Up to and including the line that contains "gray paving stone", write out every line of the entries exactly, beginning with the first. Omit the pictures.

─── Recorded information

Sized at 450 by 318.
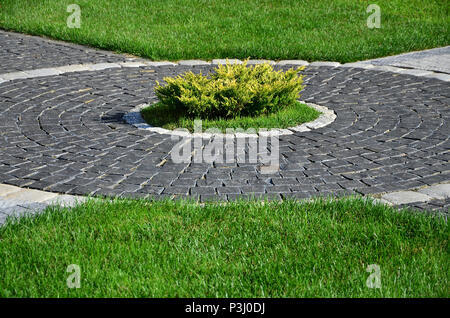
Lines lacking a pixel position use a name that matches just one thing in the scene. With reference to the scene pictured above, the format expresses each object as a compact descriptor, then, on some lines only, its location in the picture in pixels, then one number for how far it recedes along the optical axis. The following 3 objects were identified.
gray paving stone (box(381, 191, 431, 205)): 5.32
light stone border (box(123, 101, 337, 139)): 7.18
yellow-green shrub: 7.36
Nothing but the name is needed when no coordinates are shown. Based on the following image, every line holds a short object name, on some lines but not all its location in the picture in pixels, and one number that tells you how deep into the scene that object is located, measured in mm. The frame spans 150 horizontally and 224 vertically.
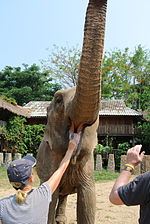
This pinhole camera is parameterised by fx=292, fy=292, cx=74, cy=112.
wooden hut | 20283
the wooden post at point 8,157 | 15781
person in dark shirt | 1722
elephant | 2566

──────

[Reply to the task]
Sized at 450 by 318.
Lines lacking a pixel position use a name that matches just one thing in the scene. With reference to the scene pictured above, the format expresses each object as a compact descriptor, then, on some lines only, its location in the picture in pixels, then one number for how far it recedes along the optical axis. The following 3 objects were identified.
gray paving stone (box(381, 191, 431, 205)): 5.32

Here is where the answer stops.